Human keypoint data
○ ○ ○ ○ ○ ○ ○

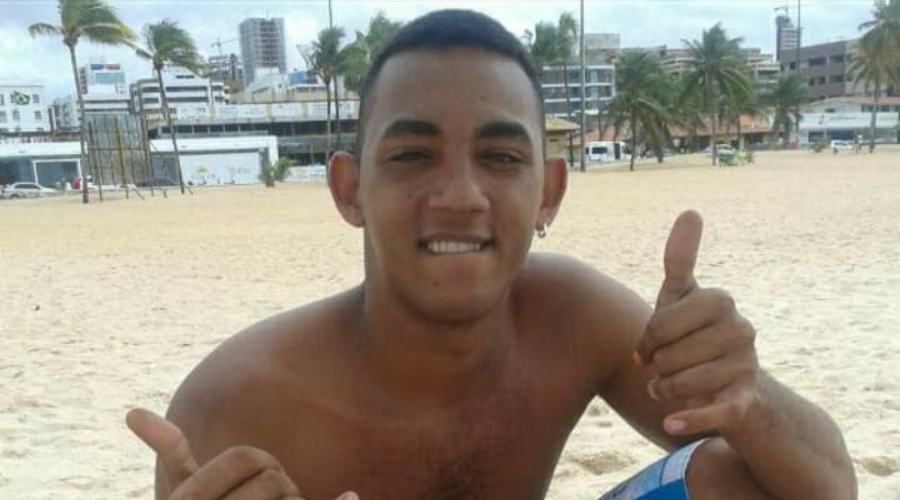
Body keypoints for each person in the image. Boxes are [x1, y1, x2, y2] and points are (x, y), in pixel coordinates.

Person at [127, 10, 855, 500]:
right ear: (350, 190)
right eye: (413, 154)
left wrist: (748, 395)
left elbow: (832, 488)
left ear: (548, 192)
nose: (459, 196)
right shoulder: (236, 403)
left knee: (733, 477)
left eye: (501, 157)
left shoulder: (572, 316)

○ ○ ○ ○ ○ ○ ○

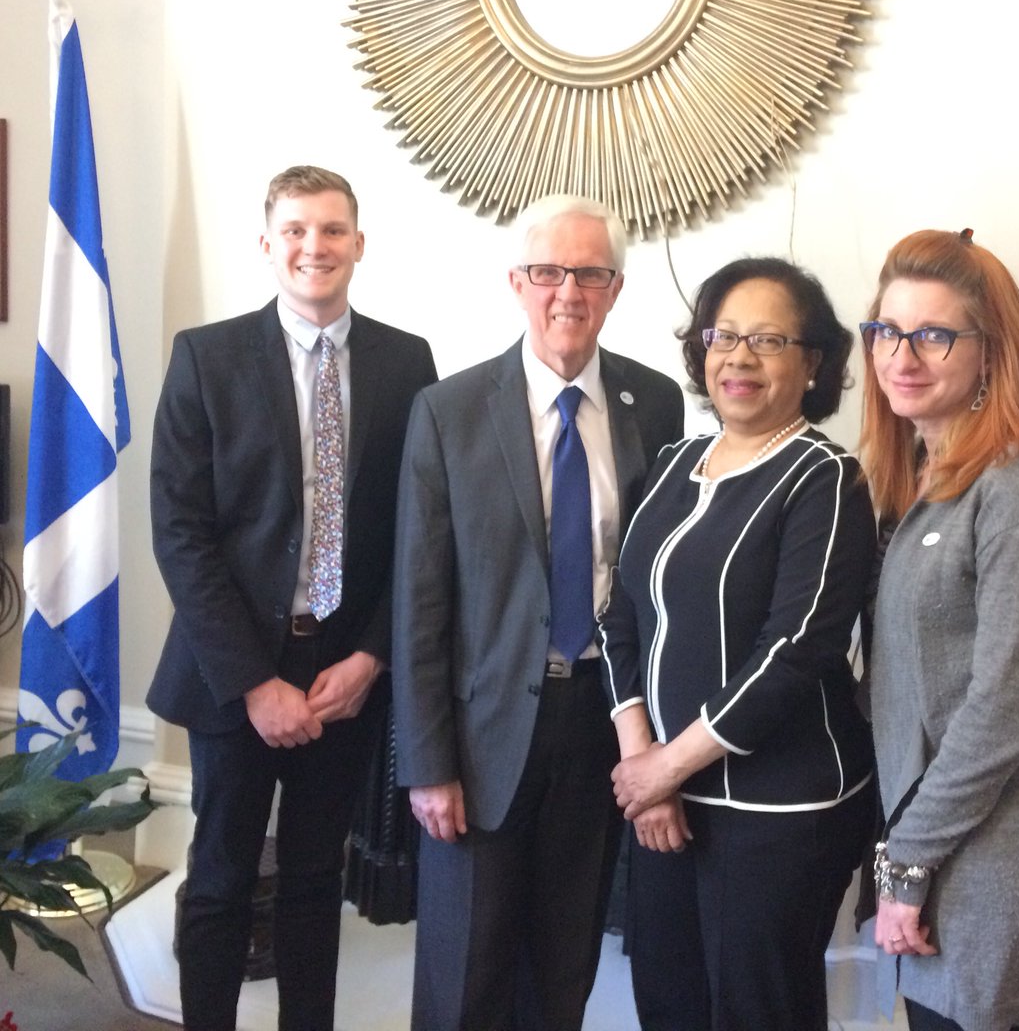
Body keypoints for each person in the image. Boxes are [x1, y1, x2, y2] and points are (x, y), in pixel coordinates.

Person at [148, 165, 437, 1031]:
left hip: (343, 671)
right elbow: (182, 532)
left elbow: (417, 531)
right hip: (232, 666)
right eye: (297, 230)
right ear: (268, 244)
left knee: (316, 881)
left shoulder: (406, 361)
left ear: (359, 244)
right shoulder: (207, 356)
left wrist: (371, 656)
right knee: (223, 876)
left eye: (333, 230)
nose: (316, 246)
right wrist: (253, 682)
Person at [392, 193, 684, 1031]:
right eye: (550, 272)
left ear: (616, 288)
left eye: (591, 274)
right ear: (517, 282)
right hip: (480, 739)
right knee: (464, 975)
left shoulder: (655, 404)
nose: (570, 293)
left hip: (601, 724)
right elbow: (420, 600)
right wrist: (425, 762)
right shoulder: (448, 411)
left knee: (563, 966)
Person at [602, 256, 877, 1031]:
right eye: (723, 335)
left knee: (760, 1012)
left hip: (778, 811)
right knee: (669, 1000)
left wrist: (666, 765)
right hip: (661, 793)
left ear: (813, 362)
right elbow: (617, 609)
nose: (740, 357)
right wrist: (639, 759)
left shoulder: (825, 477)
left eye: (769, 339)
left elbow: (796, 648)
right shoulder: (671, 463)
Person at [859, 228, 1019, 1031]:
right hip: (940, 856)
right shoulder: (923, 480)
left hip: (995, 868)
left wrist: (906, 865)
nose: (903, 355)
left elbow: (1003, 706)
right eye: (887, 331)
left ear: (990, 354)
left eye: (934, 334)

○ ○ ○ ○ ○ ○ ○

## Exercise brief
Set down only the lines above that fall between the line holding "right knee: (464, 975)" and the line holding "right hip: (661, 793)", inclusive, keeping each exact.

## Reply
right knee: (464, 975)
left shoulder: (655, 404)
nose: (570, 293)
left hip: (601, 724)
right elbow: (420, 600)
right wrist: (425, 762)
right shoulder: (448, 411)
left knee: (563, 966)
Person at [602, 256, 877, 1031]:
right eye: (723, 335)
left knee: (760, 1012)
left hip: (778, 811)
right knee: (669, 1000)
left wrist: (666, 765)
right hip: (661, 793)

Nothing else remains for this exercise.